Lt.-Cdr. Francis Dayrell Montague Crackanthorpe was born in 1900. He married Isabel Cary-Elwes in Rhodesia (now Zimbabwe) in 1925, and they had a daughter and a son.
Francis (‘Frank’ on the 1911 census) was the son of diplomat Dayrell Eardley Montague Crackanthorpe and his wife Ida (Sickles – daughter of General Daniel E Sickles).
She was a volunteer nurse in the First World War, and died in France.
Their ‘stories’ are for another day.
The younger son referred to in the obituary was George Christopher Crackenthorpe, who died in 1931, aged just 30, in a London nursing home after a long illness.
There was also a sister, Ida Blanche.
Dayrell Eardley Montague Crackanthorpe was the son of Montague Hughes Cookson and Blanche Alethea Elizabeth Holt.

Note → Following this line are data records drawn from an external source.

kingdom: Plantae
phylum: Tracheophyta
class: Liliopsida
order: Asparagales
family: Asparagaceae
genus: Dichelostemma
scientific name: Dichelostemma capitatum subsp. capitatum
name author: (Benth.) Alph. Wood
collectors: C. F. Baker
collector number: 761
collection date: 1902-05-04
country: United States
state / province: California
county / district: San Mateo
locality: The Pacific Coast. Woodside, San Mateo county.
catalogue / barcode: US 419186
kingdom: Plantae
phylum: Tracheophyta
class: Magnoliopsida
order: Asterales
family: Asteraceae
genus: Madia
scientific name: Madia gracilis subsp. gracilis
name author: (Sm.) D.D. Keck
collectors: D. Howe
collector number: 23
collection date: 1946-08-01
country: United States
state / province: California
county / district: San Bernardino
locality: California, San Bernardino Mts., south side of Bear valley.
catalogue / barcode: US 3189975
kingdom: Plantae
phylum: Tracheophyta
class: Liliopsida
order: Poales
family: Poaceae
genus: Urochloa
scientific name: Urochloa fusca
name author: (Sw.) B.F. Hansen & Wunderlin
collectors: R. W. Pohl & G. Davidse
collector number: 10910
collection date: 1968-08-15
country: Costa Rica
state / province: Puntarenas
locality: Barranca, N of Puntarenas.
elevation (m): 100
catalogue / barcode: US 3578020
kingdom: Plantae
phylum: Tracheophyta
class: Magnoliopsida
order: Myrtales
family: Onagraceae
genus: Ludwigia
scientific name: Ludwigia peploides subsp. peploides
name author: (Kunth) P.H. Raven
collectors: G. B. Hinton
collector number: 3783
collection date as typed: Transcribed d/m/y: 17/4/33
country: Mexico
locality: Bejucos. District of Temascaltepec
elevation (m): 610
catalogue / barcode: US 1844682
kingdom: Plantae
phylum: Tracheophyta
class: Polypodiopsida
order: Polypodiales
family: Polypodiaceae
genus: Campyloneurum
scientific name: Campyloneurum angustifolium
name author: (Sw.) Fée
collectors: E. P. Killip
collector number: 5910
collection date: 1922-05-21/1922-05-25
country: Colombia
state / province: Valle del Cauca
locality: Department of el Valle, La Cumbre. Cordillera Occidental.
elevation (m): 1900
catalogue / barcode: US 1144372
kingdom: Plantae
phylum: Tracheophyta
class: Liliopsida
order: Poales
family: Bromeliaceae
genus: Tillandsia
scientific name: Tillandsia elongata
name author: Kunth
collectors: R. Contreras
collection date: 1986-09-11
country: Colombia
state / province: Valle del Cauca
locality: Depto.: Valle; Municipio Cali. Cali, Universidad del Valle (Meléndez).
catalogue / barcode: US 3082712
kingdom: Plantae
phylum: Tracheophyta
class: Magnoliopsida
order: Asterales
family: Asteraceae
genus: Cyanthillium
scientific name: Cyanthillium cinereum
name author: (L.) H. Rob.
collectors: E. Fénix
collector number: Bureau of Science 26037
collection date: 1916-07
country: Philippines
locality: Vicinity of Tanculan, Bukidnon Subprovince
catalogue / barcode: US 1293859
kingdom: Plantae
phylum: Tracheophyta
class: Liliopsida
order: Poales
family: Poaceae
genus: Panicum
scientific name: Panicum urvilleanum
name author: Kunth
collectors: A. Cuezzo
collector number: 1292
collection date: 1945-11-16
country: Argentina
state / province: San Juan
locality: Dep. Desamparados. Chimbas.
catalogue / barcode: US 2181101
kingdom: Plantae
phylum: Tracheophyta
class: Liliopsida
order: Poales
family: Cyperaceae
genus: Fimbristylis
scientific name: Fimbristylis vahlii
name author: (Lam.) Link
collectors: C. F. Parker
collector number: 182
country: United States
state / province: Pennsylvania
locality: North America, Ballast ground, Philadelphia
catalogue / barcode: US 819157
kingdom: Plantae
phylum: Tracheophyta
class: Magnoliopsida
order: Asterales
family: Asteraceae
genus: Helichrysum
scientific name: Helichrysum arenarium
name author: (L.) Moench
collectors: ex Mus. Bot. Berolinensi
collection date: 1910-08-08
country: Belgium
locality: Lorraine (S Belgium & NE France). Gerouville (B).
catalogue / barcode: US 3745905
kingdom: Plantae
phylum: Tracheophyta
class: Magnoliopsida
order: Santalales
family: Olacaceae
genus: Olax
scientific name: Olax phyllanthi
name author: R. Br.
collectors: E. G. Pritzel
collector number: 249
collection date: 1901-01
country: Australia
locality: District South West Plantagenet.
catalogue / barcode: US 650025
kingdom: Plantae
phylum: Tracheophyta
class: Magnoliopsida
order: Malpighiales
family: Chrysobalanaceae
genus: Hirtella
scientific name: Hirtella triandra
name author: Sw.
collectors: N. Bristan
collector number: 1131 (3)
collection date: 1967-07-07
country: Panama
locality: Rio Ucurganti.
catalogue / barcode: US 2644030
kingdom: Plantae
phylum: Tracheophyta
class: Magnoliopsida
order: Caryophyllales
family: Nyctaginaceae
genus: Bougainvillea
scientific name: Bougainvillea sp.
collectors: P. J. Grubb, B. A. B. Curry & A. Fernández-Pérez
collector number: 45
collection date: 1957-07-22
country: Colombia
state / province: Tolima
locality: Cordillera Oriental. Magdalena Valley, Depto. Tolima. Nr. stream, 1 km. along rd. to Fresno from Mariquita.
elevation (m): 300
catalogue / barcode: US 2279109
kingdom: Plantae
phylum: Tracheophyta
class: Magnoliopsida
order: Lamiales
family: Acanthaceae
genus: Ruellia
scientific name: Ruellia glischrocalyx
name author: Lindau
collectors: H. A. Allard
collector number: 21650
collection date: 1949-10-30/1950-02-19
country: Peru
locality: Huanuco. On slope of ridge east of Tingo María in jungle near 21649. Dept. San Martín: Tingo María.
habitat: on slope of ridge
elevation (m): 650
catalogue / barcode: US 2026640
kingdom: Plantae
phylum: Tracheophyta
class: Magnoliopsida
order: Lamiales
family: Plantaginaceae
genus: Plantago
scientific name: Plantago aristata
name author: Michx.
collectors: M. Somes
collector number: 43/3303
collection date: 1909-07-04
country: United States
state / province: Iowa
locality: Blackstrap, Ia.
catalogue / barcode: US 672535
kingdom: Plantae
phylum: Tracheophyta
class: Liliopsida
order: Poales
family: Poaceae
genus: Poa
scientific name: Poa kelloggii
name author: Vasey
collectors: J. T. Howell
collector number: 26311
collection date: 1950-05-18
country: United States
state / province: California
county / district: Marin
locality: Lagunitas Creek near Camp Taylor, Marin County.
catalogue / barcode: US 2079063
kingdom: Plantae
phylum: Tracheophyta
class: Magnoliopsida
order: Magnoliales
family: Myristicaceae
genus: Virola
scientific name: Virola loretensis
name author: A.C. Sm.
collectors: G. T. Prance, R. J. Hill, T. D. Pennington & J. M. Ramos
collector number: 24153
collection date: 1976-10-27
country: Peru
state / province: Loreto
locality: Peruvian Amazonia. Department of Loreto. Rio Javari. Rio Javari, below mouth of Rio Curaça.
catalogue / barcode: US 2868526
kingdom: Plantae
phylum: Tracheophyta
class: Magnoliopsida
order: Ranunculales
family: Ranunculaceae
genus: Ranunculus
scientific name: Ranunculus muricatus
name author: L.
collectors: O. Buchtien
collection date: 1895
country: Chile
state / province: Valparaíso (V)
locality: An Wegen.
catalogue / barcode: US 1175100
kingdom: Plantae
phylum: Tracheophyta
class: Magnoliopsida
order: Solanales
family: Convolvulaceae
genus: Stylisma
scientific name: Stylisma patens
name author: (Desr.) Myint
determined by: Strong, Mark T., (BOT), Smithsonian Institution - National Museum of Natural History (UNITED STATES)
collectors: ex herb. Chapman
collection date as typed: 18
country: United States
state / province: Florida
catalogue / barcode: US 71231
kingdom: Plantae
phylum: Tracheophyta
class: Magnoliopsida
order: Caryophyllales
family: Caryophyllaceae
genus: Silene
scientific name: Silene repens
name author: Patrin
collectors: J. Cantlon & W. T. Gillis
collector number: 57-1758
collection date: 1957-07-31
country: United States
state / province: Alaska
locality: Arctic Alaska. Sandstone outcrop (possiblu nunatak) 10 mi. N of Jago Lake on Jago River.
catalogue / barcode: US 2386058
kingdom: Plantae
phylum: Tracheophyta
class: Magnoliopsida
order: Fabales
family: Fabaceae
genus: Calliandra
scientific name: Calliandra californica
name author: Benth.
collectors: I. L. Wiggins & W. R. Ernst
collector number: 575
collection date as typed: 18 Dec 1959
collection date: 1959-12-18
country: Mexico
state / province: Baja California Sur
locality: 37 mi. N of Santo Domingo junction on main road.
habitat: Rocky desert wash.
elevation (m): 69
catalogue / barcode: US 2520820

Montague Cookson took the name Crackanthorpe by Royal Licence in 1888 on inheriting the Crackanthorpe estate through his grandmother Dorothy Crackanthorpe.
Dorothy Crackenthorpe (circa 1719 to 1792) married 1741 Williams Cookson of Penrith (c1711 to 1787).
The early Crackenthorpes are ‘worth’ coming back to. And Montague and his offspring each merit their own post.
Tragedy at Newbiggin Hall
But back to Francis (Frank) and the tragedy.
Lieutenant Commander Crackenthorpe, you will remember, was on leave at Newbiggin Hall in December 1944.
He set out alone one morning, to shoot pheasants. That evening, when he had failed to return, a search party set out.
His body was found in a shallow stream. It was thought he he must have slipped while crossing a footbridge made of trees and planks. The bridge was slippery and had a rail at the end you had to step over.
His gun had been at full cock and somehow, had discharged – the shot entering the lower part of his chest on the left side.
Inquest verdict: accidental death.
Puzzled how that could happen, and with the inquest light on detail, I asked a friend who knows about guns.
His thought was that when Francis Crackenthorpe went to step over the rail, he must have tried to use the gun as a walking stick, to aid balance in the slippery conditions.
And he’d have done so with the stock end to the ground: the safer way to point a cocked gun would have bunged up the barrel with mud.
A sharp jolt – caused by him slipping – would have been enough to cause the gun to fire, with fatal consequences.